DE BOCA EN OCA
M. Isabel Meléndez Plumed | Aragona

_ ¡ Eso es !. Un instrumento vivo ¡Bien por Madame ! _dijo Hércules .
Se refería a la «tante» Delfine que pretendía entrar en un taxi con su compañera.Yo, que le había explicado
lo que vi el día anterior, no comprendí gran cosa, aunque no dudaba de que había desentrañado el cómo
y el quién. Desentrañado era un verbo que se ajustaba absolutamente a los hechos como bien supe después.
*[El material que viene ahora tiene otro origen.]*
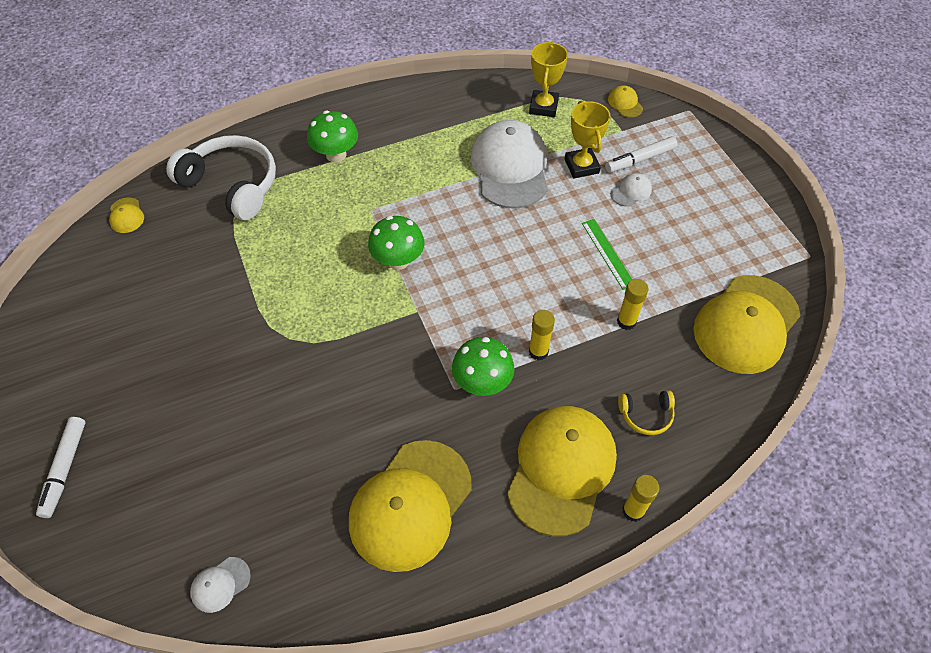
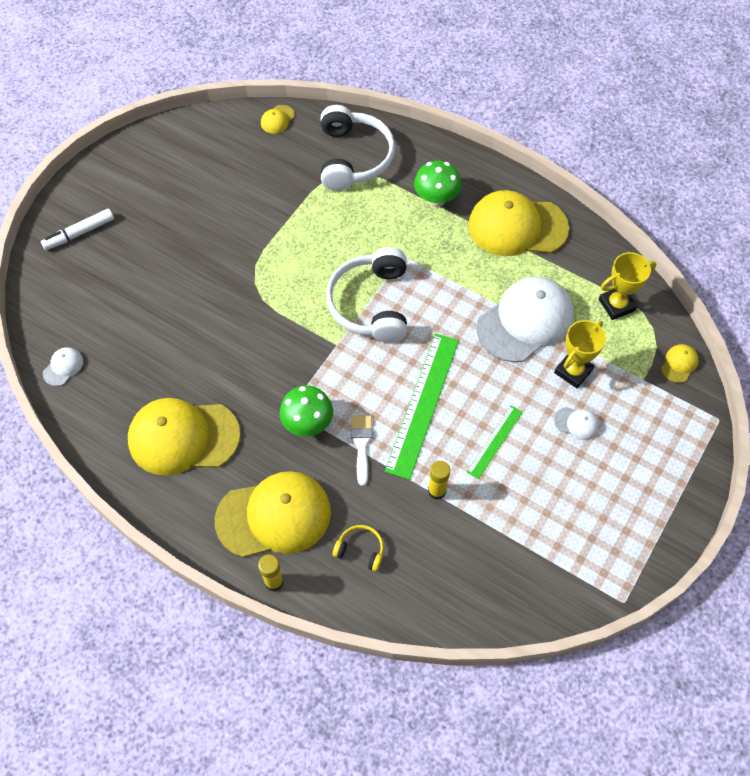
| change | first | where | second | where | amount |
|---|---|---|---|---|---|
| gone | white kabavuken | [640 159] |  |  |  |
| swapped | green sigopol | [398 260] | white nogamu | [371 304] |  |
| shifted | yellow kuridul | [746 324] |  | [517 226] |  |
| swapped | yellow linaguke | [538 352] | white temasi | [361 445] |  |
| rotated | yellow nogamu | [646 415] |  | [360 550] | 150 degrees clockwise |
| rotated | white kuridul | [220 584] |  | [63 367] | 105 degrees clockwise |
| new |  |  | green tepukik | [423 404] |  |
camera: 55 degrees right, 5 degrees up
El problema era el extraño robo de joyas producido durante el rodaje de una película en la côte d’Azur, en la
que yo trabajaba como ayudante de dirección.
La actriz protagonista, Marlène Junôt , de ascendencia francesa, había cosechado innumerables éxitos en Hollywood, pero estaba en decadencia. Había puesto esas joyas como aval para la producción de la película
porque no se resignaba al ocaso en Los Ángeles.
Rodábamos y nos alojábamos en una majestuosa villa de los años veinte en la que había vivido un famoso
escritor americano con su esposa, protagonistas de numerosos escándalos. Rodeada de un jardín de pinos, palmeras y setos de arbustos, daba al Mediterráneo. El límite de la finca con la carretera y los vecinos
estaba recorrido por un muro muy alto para alejar a los curiosos. En la parte alta había una amplia zona
con un lago rodeado de pérgolas. Y en él se paseaba una enorme oca blanca que, por capricho de la actriz,
había sido trasladado desde la finca de sus parientes en la Provence hasta aquí. La tía Delfine se la había
prestado para unas escenas… Y la tía que adoraba a su oca tanto como parecía desconfiar de su sobrina,
venía a menudo a comprobar si era feliz, la oca, se entiende.
Yo iba muchas veces al lago, al atardecer. Me gustaba ver el mar desde lo alto, pero sobre todo me
obsesionaba el blanco animal deslizándose por las aguas. Así que presencié una extraña escena entre la
oca y la tía el día de los hechos. De repente oí un suave silbido y vi como la oca, obedeciendo, acudía
mansamente a la orilla donde Delfine le esperaba. Batió luego las alas y lanzó ese graznido que a ella
le debió parecer un caluroso saludo y a mí me sobresaltó. La tía la abrazó y luego frotaron sus
cabezas durante unos largos minutos.
Al anochecer, con la aparición de la policía, supimos lo del robo. Revisaron cada habitación, peinaron
el recinto con perros y un batallón de policías. Nada. Al cabo apareció Hércules. Yo le expliqué la rara
escena de aquella tarde entre tía y oca.
Subimos al lago. La puerta que, tapada en parte por la hiedra, daba a la carretera principal estaba abierta
y allí mismo, estaba el cuerpo del delito a punto de coger un taxi, con su vientre opulento al que, según
el gran detective Hércules, habría que dar una buena lavativa una vez llegaran a comisaría.